Still, as educators, this is something that falls on us, too. There are things we can do to ensure each student has at least an idea about the career they want to pursue. A 2012 Gallup Student Poll showed that 8 in 10 elementary students are actively engaged in school. By middle school, only 6 in 10 students are engaged. Further, in high school, a mere 4 out of 10 students are actively engaged.
But there’s something we can do about this: Start earlier. If we help our elementary students construct a plan and set goals for their future from the elementary school years, we can only keep them more engaged.
After all, engaged students from K–12 are 4.5 times more likely to be confident about their futures compared to those who are not.

Traditionally, Career Discussion Starts Early but Not seriously

All of us ask children what they want to be when they grow up. As we half listen, we smile, say that’s good and then seldom give it another thought. In any case, we should consider their response to the question much more than we do. Perhaps they already have a very basic idea about what field they would flourish in, even if they don’t know exactly the role they will hold.
Children in the primary grades are actually pretty observant. In fact, this is when many of their likes and dislikes are formed. Think about it: I became a New York Mets fan around this age, while my whole family loved the Chicago Cubs, and I still am decades later (even through the very bad years). I also developed inordinate hate for chicken nuggets and I still refuse to touch one.
These years are some of our most formative. So why are we wasting an opportunity as educators to help these students develop their path at this age to the career they want later on as an adult? Their love for a certain career can grow throughout the years as long as we are helping to make it blossom.
It is an opportunity wasted. We are big on emphasizing teachable moments in the classroom that come about unexpectedly. Yet, we are not following up on introducing children to certain career paths when the opportunity presents itself.

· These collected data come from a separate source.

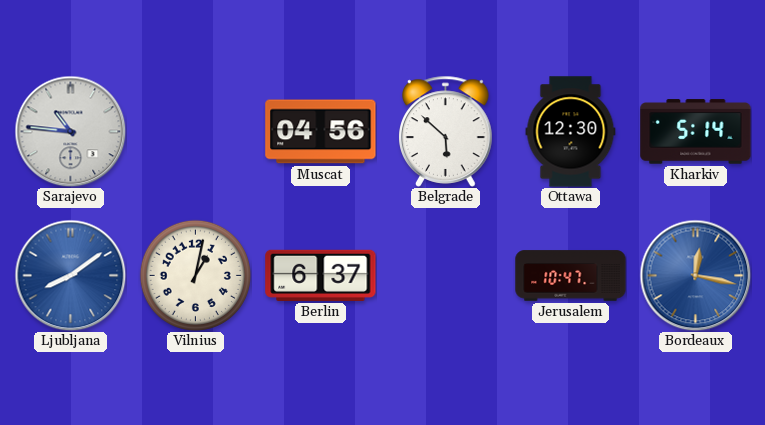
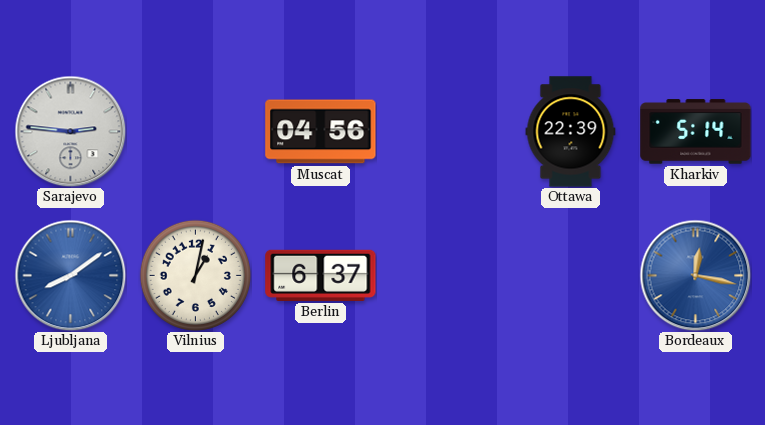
Sarajevo: 10:46 -> 2:46
Belgrade: 5:52 -> none
Ottawa: 12:30 -> 22:39
Jerusalem: 10:47 -> none
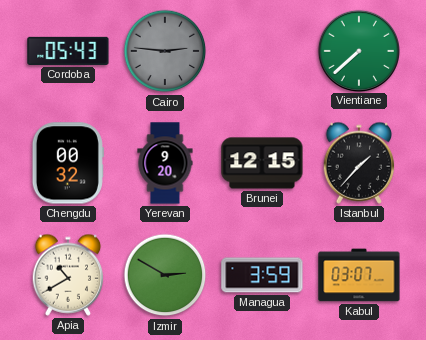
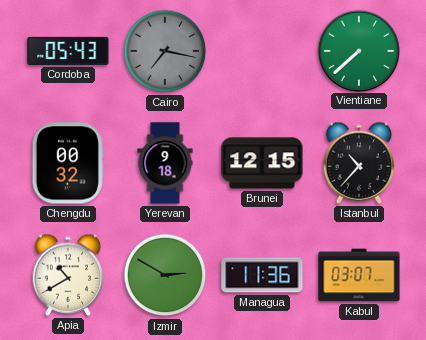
Cairo: 2:46 -> 7:17
Yerevan: 9:20 -> 9:18
Istanbul: 1:37 -> 10:37
Managua: 3:59 -> 11:36
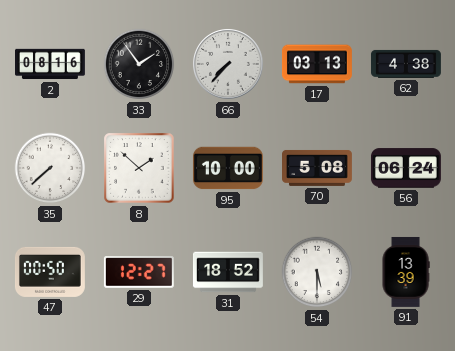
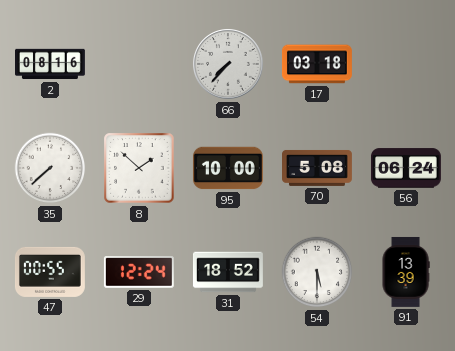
33: 1:54 -> none
17: 03:13 -> 03:18
62: 4:38 -> none
47: 00:50 -> 00:55
29: 12:27 -> 12:24
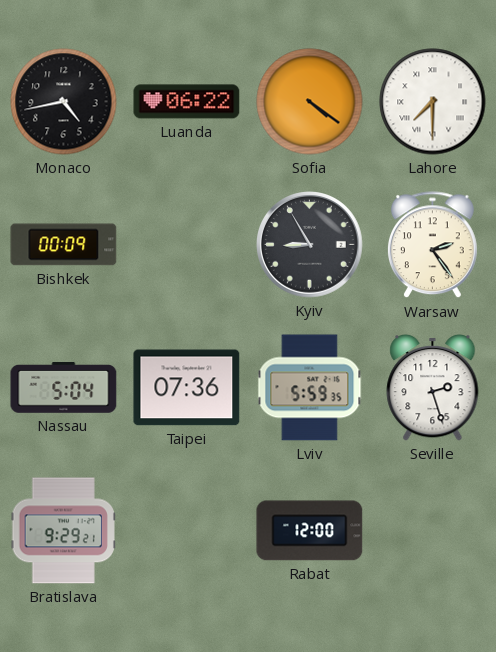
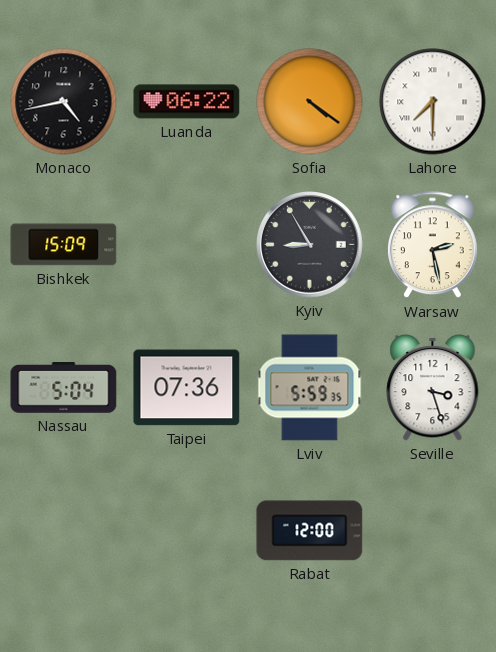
Bishkek: 00:09 -> 15:09
Warsaw: 2:24 -> 2:28
Seville: 2:27 -> 3:27
Bratislava: 9:29 -> none
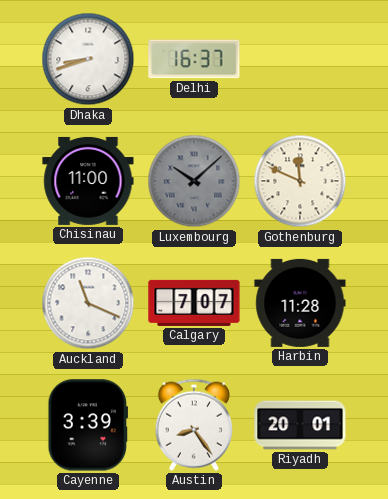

Tip: Take Career Exploration for Elementary Students One Step Further

Instead of moving on to the next child after you ask a kid what they want to do later on in life, take it a step further. Ask a follow-up question that will make them start thinking. Ask how they expect to get there.
Of course, this will probably take them by surprise. Most young children don’t know the steps they have to take to get to that job they want to have. They’re unaware of the subject areas they must develop a love for. If you introduce them to actions they must take in the future to help them reach the possibility of achieving their aspiration, they will have a much better chance at success.

Wait… Is Elementary Really the Time for Career Exploration?

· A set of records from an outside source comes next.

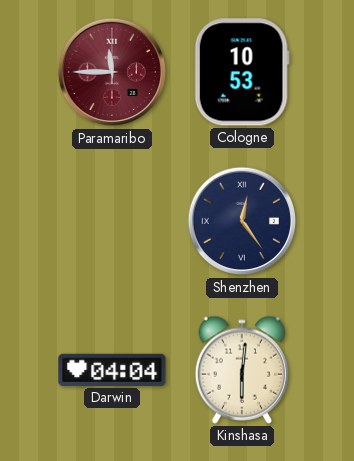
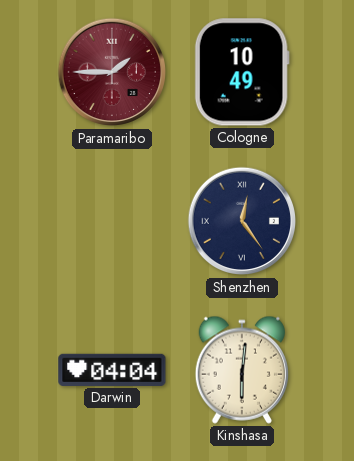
Paramaribo: 11:45 -> 1:45
Cologne: 10:53 -> 10:49
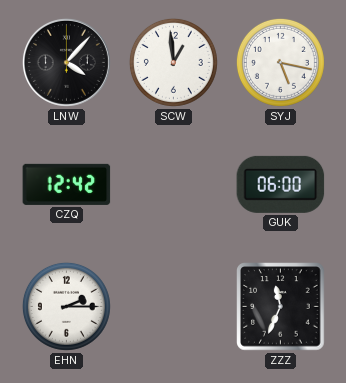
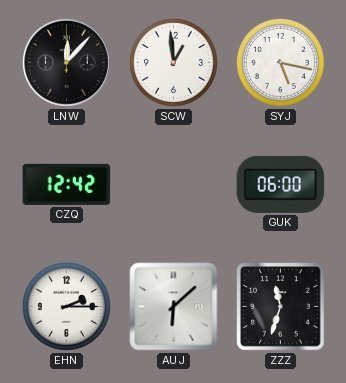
LNW: 4:07 -> 12:07
AUJ: none -> 6:08
ZZZ: 11:34 -> 11:33
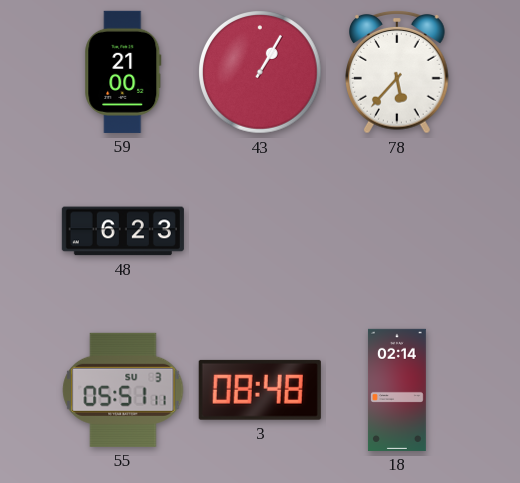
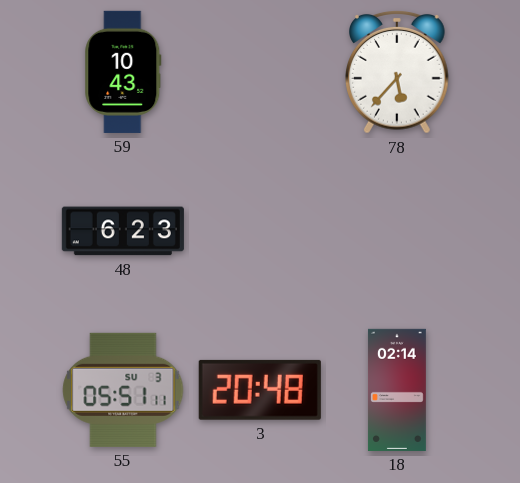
59: 21:00 -> 10:43
43: 1:05 -> none
3: 08:48 -> 20:48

There is no better time than now to get elementary students thinking about their future. In addition to day-to-day learning, focusing on career exploration will give them something to get excited about throughout their years in school.
We just have to find the perfect way to keep them engaged and in the driver’s seat of their future.

Bring Career Exploration into the Classroom: Where to Start

There are always a couple of ways to tackle a problem. Of course, we could go the traditional route and ask parents and professionals to talk about how they pursued the career they are in.
However, a more innovative way to spark career curiosity is through a self-driven, future-readiness solution that allows all students to move at their own pace and be actively in control each step of the way.
Make career exploration for your elementary students an active part of your classroom. There are even online programs available to districts and schools across the country. The programs differ a bit based on age level, but with young learners in elementary, career awareness can be created through fun learning activities and play.
With programs like these, elementary students are invited to make self-discoveries as they identify their interests, individual achievements, and examine how it may guide them in life. They can take their likes and dislikes and figure out which type of industry they would most enjoy working in.

Go Beyond the Technical skills: Paving a Path for Self-Discovery

Taking an interest in their academics is great, but elementary students also need to evolve and mature to develop their social-emotional skills—skills that especially need attention in the 21st century.
With a dedicated college, career, and future readiness program, it empowers students to go beyond the books and develop the professional skills to help them shine in the future.
Students will develop skills such as self-awareness, resiliency, self-management, and even empathy. These are all abilities they need to acquire to become successful in their careers and in life.


Right now as educators, we’re all probably thinking about how we wished something like this was available back in the day as elementary students. It could have been a game-changer. In fact, some of us may have pursued a totally different career path than the one we happened to stumble upon when choosing our major in college at the last moment.
It’s like Benjamin Franklin once said, “If you fail to plan, you are planning to fail.” Let’s do our best to keep our students from failing by introducing a career exploration program that will keep everyone on task through their school years.